# Silver Sensor HDTV antenna ?



## ahrjmr (Nov 17, 2004)

I have tried using a regular "rabbit" ear antenna, but after a while the picture starts breaking up for a short period of time. So, I deceided I am going out to buy this antenna, but I have a question.

Do you constantly have to adjust the antenna to bring in stations or does it basically sit in one postion and bring all stations in?

Thanks,

Jim


----------



## cmoss5 (May 26, 2006)

No, just get a good antenna....if you plan to set up an outside antenna, go online at solidsignal.com and you can look for some there...I got mine there..Igot the 
WINEGARD 2000....just set it up in one correct direction and the amplifier for this
antenna will do the rest....$82.99 is a lot but is worth it to me....you can get 
a cheaper one at Radio Shack...depends on how far you live from your towers for your local tv stations....


----------



## ahrjmr (Nov 17, 2004)

cmoss5 said:


> No, just get a good antenna....if you plan to set up an outside antenna, go online at solidsignal.com and you can look for some there...I got mine there..Igot the
> WINEGARD 2000....just set it up in one correct direction and the amplifier for this
> antenna will do the rest....$82.99 is a lot but is worth it to me....you can get
> a cheaper one at Radio Shack...depends on how far you live from your towers for your local tv stations....

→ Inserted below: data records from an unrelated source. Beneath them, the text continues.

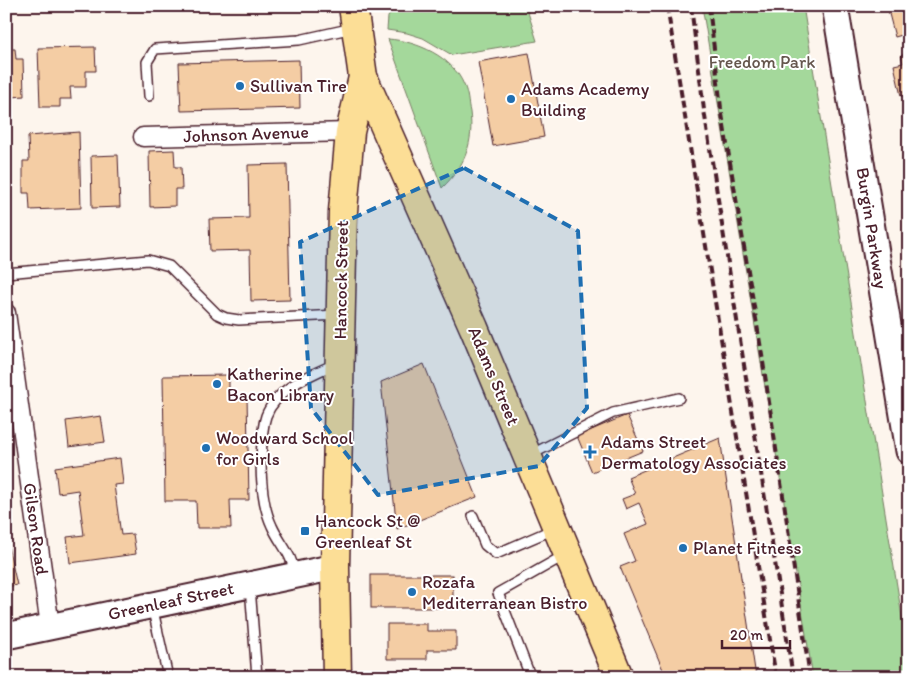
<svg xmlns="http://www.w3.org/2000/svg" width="915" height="683" viewBox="0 0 915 683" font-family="Itim,sans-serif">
<rect width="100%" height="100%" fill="#fdf5ed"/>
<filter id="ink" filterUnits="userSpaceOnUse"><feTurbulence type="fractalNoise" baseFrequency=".02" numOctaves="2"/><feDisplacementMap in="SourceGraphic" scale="10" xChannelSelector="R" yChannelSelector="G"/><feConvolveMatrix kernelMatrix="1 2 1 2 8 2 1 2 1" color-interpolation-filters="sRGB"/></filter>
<g filter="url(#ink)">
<g fill="#a4d89b" stroke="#777c63">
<polygon points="395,6 526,6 537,41 452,55 423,38 407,33 387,30 388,17"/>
<polygon points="702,6 803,6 909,660 909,677 813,677"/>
<path d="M388,39c29,2 65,18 76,46 4,8 4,18 6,27 4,31 -5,54 -28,76z"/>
</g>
<g fill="#f4cda4" stroke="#4a1f2b">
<polygon points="887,6 909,6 909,33 895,37"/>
<polygon points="95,47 96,71 86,71 86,87 70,87 71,99 60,99 60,107 40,107 38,48"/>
<polygon points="6,49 15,49 16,59 23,59 24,96 12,97 12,107 6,107"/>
<polygon points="529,53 544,137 493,146 478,62"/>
<polygon points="909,53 909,95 901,96 894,65 903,63 901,55"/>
<polygon points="299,60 300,108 181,111 179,63"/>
<polygon points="79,132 81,208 30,210 29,193 23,193 23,161 29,161 28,136"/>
<polygon points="174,150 175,167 181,167 182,189 175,189 175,206 150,207 149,151"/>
<polygon points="118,155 120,207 92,208 91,156"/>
<polygon points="287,164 290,300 251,301 250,250 210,251 209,219 249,218 248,165"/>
<polygon points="424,364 477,497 397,529 381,382"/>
<polygon points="229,375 229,396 247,396 249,500 230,500 231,528 197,528 196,501 165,501 163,376"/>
<polygon points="627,415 643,451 592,472 577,436"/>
<polygon points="101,416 105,442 69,447 66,421"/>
<polygon points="720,438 756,677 666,677 620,567 635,561 624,534 648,524 639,503 626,509 622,499 635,494 628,477"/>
<polygon points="120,458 123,484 114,485 121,535 133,534 136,554 70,563 67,537 84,535 78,490 58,493 55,467"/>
<polygon points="6,537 17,585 6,587"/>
<rect x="371" y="575" width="82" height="33"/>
<polygon points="387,624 427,624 427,631 456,631 456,650 427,650 427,659 387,659"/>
</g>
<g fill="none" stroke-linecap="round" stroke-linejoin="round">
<defs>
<g id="lane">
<polyline points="149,96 147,62 155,49 299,40 353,28"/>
<polyline points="6,273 148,260 169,266 217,314 226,318 239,320 338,315"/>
<polyline points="530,455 613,413 679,398"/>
<polyline points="473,516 485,545 496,554 554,529"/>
<path d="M295,574c-3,-20 -15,-30 -23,-48 -9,-19 -11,-43 -11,-64 1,-15 0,-31 5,-46 11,-28 44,-41 69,-52"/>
<polyline points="250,587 257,677"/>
<polyline points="152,606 168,677"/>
<polyline points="532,677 529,673 498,593 565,555"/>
</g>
<g id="street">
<polyline points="143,137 350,132"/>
<polyline points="6,313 50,626"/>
</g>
<g id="secondary">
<polyline points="835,6 909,451"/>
<polyline points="6,636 335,567"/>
</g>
<g id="primary">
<polyline points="363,77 474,328 619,677"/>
<polyline points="337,677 335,567 343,211 350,132 363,77 353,6"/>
</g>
</defs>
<use href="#lane" stroke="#4a1f2b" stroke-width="12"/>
<use href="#street" stroke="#4a1f2b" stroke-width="21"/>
<use href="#secondary" stroke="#4a1f2b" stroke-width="29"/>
<use href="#primary" stroke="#4a1f2b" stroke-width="31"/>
<use href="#lane" stroke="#fff" stroke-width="9"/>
<use href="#street" stroke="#fff" stroke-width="18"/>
<use href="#secondary" stroke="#fff" stroke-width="25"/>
<use href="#primary" stroke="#fcde96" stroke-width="28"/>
<g stroke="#4a1f2b" stroke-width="4" stroke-dasharray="8 4" stroke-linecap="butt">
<polyline points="667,6 776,677"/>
<polyline points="691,6 704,110 793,677"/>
<polyline points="709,6 721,108 762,355 810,677"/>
</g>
</g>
</g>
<path fill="#1f6fb2" fill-opacity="0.2" stroke="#1f6fb2" stroke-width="4" stroke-dasharray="10 6" stroke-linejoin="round" d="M464,168l114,63 9,177 -48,58 -161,29 -67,-87 -11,-166z"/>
<g fill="#1f6fb2" stroke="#fff" stroke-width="2">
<circle cx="240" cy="86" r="5"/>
<circle cx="511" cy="99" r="5"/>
<circle cx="217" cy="384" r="5"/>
<circle cx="206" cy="448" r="5"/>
<path d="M587.5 444.5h5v5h5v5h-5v5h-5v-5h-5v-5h5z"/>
<rect x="300" y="526" width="10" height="10" rx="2.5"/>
<circle cx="683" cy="548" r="5"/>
<circle cx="412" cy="592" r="5"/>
</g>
<g text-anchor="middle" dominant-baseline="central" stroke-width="4" stroke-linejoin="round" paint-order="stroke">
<g font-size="18" fill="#65564d" stroke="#fff">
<text x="762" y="62">Freedom Park</text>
</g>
<g font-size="18" fill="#4a1f2b" stroke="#fff" text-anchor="start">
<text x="250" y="86">Sullivan Tire</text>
<text x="521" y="89">Adams Academy<tspan x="521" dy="21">Building</tspan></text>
<text x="227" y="374">Katherine<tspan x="227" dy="21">Bacon Library</tspan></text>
<text x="216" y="438">Woodward School<tspan x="216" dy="21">for Girls</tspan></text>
<text x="601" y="442">Adams Street<tspan x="601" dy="21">Dermatology Associates</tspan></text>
<text x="315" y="521">Hancock St @<tspan x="315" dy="21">Greenleaf St</tspan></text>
<text x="693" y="548">Planet Fitness</text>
<text x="422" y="582">Rozafa<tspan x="422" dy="21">Mediterranean Bistro</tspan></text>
</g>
<g font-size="18" fill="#4a1f2b" stroke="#fff">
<text transform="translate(246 134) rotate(-2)">Johnson Avenue</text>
<text transform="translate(872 228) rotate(81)">Burgin Parkway</text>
<text transform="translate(341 280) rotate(-89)">Hancock Street</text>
<text transform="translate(494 376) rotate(67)">Adams Street</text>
<text transform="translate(36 529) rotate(82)">Gilson Road</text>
<text transform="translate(171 601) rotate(-12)">Greenleaf Street</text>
</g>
</g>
<rect width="915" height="683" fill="none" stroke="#fff" stroke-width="25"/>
<rect x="12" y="12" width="890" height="658" fill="none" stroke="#4a1f2b" stroke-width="2" filter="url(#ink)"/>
<path d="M722 640v8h68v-8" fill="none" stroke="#4a1f2b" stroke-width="2.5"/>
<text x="730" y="640" font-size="15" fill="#4a1f2b" stroke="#ffffff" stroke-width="4" paint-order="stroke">20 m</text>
</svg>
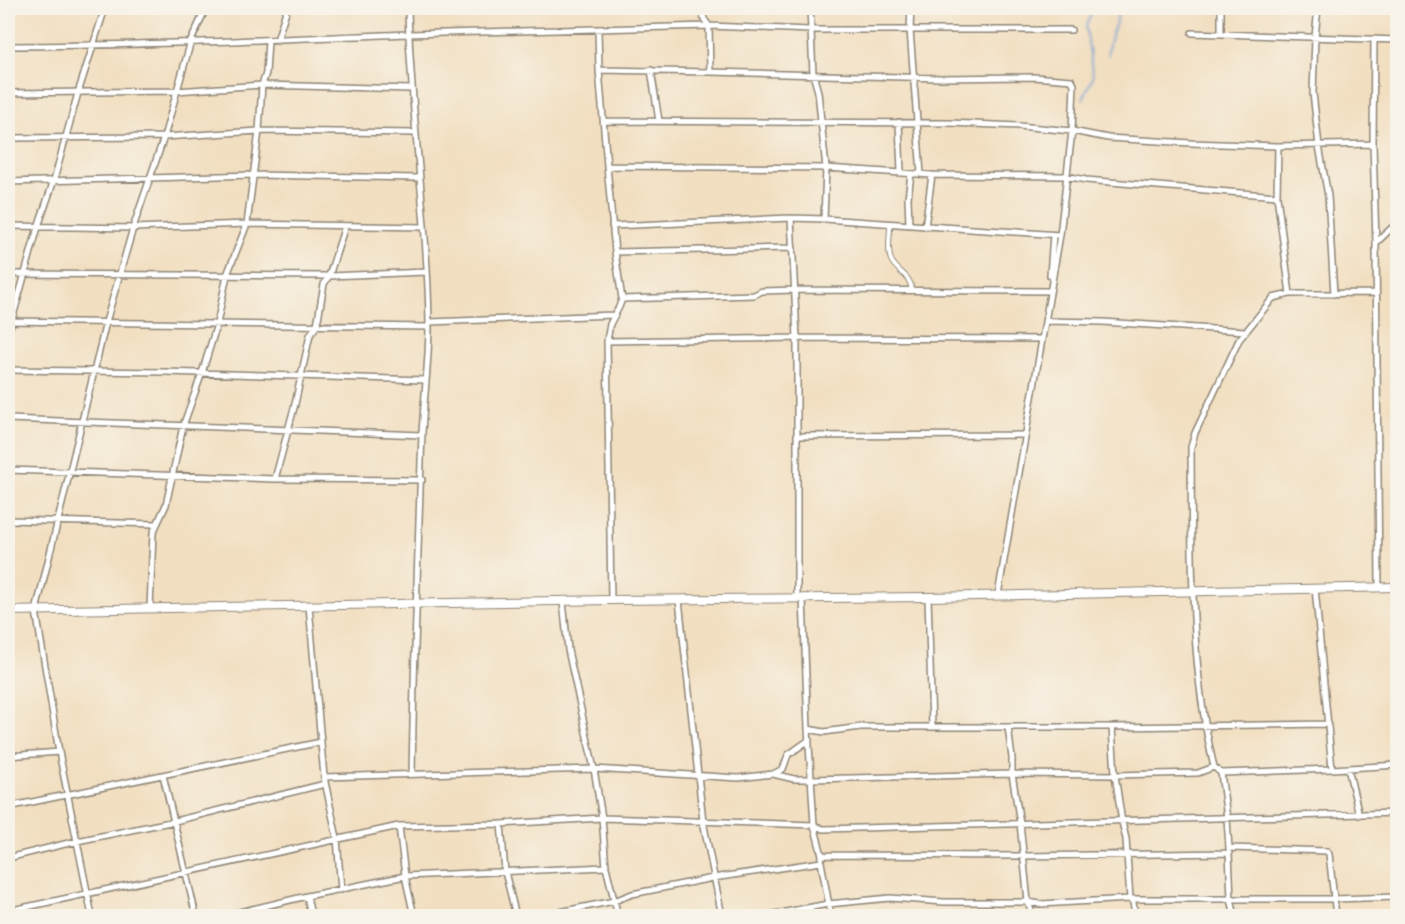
<svg xmlns="http://www.w3.org/2000/svg" width="1405" height="924" viewBox="0 0 1405 924" font-family="'Balsamiq Sans',sans-serif">
  <rect width="100%" height="100%" fill="#f7f3e8"/>
  <filter id="ink" filterUnits="userSpaceOnUse"><feTurbulence type="fractalNoise" baseFrequency=".0167" numOctaves="2"/><feDisplacementMap in="SourceGraphic" scale="12" xChannelSelector="R" yChannelSelector="G"/><feConvolveMatrix kernelMatrix="1 2 1 2 8 2 1 2 1" color-interpolation-filters="sRGB"/></filter>
  <filter id="wash" filterUnits="userSpaceOnUse"><feTurbulence type="fractalNoise" baseFrequency=".008" numOctaves="4" result="noise"/><feDisplacementMap in="SourceGraphic" scale="24" xChannelSelector="R" yChannelSelector="G"/><feGaussianBlur stdDeviation="1.35" result="paint"/><feColorMatrix in="noise" values="0 0 0 0 0 0 0 0 0 0 0 0 0 0 0 0 0 1.4 0 .05"/><feComposite in="paint" operator="in"/></filter>
  <g filter="url(#wash)">
    <rect width="100%" height="100%" fill="#f2dfc1"/>
    <g fill="none" stroke-linecap="round" stroke-linejoin="round">
      <path stroke="#6a9cd5" stroke-width="1.5" d="M1108,55C1107,37 1119,25 1118,8
        M1083,99L1093,77L1086,27L1093,8"/>
    </g>
  </g>
  <g filter="url(#ink)">
    <g fill="none" stroke-linecap="round" stroke-linejoin="round">
      <defs>
        <path id="pedestrian" d="M890,226C890,237 887,250 891,260C898,274 910,273 912,291"/>
        <path id="minor" d="M408,8C410,114 428,219 429,325C429,361 424,397 422,433C418,547 414,660 412,774
          M702,8L704,19L709,26L810,30H1071
          M810,8L813,74L818,92L826,168L824,219
          M911,8L910,30L921,174
          M1318,8L1315,37L1313,93L1319,146L1328,196L1334,294
          M598,30L599,70L607,166L615,252L622,299L619,307L610,324L607,341L611,600
          M1192,33L1398,40
          M1221,34V8
          M277,40L287,8
          M1374,41L1373,144L1376,243L1379,587
          M8,46C141,46 275,39 408,34C509,31 609,29 709,26L710,72L941,78L1034,77L1072,80L1074,85L1072,131L1060,235L998,595
          M599,70L710,72
          M651,70L659,121
          M8,93L176,91L262,85L411,89
          M604,121L949,123L1019,126L1072,131L1108,138L1191,143L1278,146L1373,144
          M899,122L901,173
          M8,138L164,137L259,131L416,133
          M1278,146L1277,196L1290,294
          M607,166L826,168L932,175L1066,176L1086,180L1277,196
          M8,182L254,175L418,178
          M791,218L797,338V598
          M909,225L908,198L911,174
          M8,226L133,228L247,224L424,227
          M612,226L791,218L824,219L1060,235
          M925,227L932,175
          M1376,243L1398,222
          M615,252L793,248
          M8,274L329,276L426,272
          M1050,275L1053,235
          M622,299L754,295L762,291L795,290L1050,291
          M8,321L429,327
          M1045,321L1102,322L1245,331
          M429,322L614,315
          M8,334L38,227L54,180L78,93L105,8
          M607,341L797,338L1042,339
          M8,370L165,372L425,380
          M8,419L422,435
          M797,436L1024,435
          M8,470L275,479L422,480
          M275,479L295,404L310,335L317,325L324,284L329,276L345,226
          M8,520L156,524
          M1315,588L1332,769
          M928,597L932,727
          M803,598L808,729L814,825L822,855L821,862L831,916
          M679,600L703,821L722,916
          M563,601L568,650L594,769L602,818L606,867L618,916
          M309,606L324,777L337,838L341,890
          M150,608L153,533L166,505L183,426L202,373L217,324L227,275L247,224L259,131L262,85L266,73L268,41
          M1008,727L1012,758V774L1020,823L1028,902L1033,916
          M1112,727L1115,775L1122,822L1126,839L1130,899L1133,902L1135,916
          M808,729L824,732L861,727H1112L1327,724
          M8,756L59,752
          M1214,767C1189,663 1192,553 1191,447L1195,433L1239,340L1273,298L1290,294L1375,293
          M1348,768L1359,815
          M1221,773L1227,818L1229,849
          M773,774L783,769L788,755L809,740
          M163,775L196,916
          M324,777L594,769L738,778L773,774L794,779H811L1012,774L1115,775L1198,773L1214,767L1221,773L1332,769L1398,765
          M8,807L321,742
          M501,824L505,872L516,916
          M399,826L405,876L414,916
          M1229,848L1327,851L1329,854L1336,916
          M822,855L1023,856L1229,853L1231,899L1235,916
          M8,858L77,841L175,821L325,784
          M307,896L311,916
          M8,911L399,826L501,824L602,818L814,825L823,829L1398,813
          M92,916L59,752L36,611L106,322L133,228L164,137L191,41L206,8
          M223,916L307,896L405,876L606,867
          M540,916L614,901L632,894L713,878L821,862
          M765,916L828,904L890,898L944,902H1028L1040,904L1130,899H1333L1398,897"/>
        <path id="primary" d="M8,611L611,600L928,597L1398,587"/>
      </defs>
      <use href="#pedestrian" stroke="#8e8576" stroke-width="6"/>
      <use href="#minor" stroke="#8e8576" stroke-width="8"/>
      <use href="#primary" stroke="#8e8576" stroke-width="10"/>
      <use href="#pedestrian" stroke="#fff" stroke-width="4"/>
      <use href="#minor" stroke="#fff" stroke-width="5"/>
      <use href="#primary" stroke="#fff" stroke-width="8"/>
    </g>
  </g>
  <rect width="1405" height="924" fill="none" stroke="#f7f3e8" stroke-width="30"/>
</svg>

I live about 15 miles from each of the towers of my locals and I can receive almost all the channels well with the exception of what I mentioned in my earlier post.


----------



## Cholly (Mar 22, 2004)

Understand this: there is no such thing as an HDTV antenna, despite the labels you may see on the package. The Silver Sensor is pretty good as far as indoor antennas go. Living about 15 miles from the transmitters, you should be okay with an unamplified antenna. You may find it necessary to rotate and/or raise the antenna slightly to get best signal strength and least multipath on any given station.


----------